Biomimicry in Engineering: From Spider Silk to Frequency Hopping

Engineering is another field transformed by biomimetic innovation. Spider silk — a biological material spun by specialized glands — has been dubbed the “Holy Grail” of biomaterials. It’s lightweight, flexible, and up to three times stronger than steel by weight. Radial strands of a spider web can withstand tensile forces of 1154 MPa, compared to 400 MPa for steel.

Harvesting spider silk on an industrial scale proved difficult — until Nexia Biotechnologies found a solution. Using somatic cell nuclear transfer (the same technique used to clone mammals), scientists inserted silk-producing genes from spiders into the DNA of goats. These transgenic goats produce spider silk proteins in their milk, which are then extracted and spun into a web-like material called Biosteel.

**Data extracts**
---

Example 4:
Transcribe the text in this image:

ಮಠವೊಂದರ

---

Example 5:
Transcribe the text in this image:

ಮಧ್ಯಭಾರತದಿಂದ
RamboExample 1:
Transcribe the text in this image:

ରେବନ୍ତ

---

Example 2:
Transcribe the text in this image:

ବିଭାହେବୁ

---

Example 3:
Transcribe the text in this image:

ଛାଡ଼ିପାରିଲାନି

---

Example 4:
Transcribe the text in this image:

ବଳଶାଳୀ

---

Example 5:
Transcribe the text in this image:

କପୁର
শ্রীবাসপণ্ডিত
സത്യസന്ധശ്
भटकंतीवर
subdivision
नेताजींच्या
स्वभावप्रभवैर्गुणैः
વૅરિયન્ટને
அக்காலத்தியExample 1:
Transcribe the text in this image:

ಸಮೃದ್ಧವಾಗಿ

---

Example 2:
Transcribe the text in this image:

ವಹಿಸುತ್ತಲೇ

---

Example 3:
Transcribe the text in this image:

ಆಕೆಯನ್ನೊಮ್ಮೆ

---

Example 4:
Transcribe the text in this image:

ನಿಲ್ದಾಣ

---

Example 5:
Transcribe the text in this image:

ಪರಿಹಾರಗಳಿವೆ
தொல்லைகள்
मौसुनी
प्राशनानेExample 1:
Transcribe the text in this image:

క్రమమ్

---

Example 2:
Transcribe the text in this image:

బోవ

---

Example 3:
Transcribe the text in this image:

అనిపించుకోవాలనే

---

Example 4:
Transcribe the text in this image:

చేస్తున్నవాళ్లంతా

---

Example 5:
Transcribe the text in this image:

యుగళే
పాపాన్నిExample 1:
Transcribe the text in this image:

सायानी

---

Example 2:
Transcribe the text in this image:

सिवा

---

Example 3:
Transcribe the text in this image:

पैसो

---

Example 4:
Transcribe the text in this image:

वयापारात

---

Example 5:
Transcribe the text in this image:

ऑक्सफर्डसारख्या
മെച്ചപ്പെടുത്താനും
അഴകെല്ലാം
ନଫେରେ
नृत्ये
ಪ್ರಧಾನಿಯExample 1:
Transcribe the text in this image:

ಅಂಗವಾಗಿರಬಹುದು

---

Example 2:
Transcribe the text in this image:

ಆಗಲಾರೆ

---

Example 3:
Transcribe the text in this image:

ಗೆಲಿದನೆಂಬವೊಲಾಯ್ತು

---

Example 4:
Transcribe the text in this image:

**Exercise brief**
Rewrite the spider silk passage starting at "Engineering is another" and ending at "material called Biosteel.", replacing "goats" with "sheep" throughout.

**The completed task**
Engineering is another field transformed by biomimetic innovation. Spider silk — a biological material spun by specialized glands — has been dubbed the “Holy Grail” of biomaterials. It’s lightweight, flexible, and up to three times stronger than steel by weight. Radial strands of a spider web can withstand tensile forces of 1154 MPa, compared to 400 MPa for steel.

Harvesting spider silk on an industrial scale proved difficult — until Nexia Biotechnologies found a solution. Using somatic cell nuclear transfer (the same technique used to clone mammals), scientists inserted silk-producing genes from spiders into the DNA of sheep. These transgenic sheep produce spider silk proteins in their milk, which are then extracted and spun into a web-like material called Biosteel.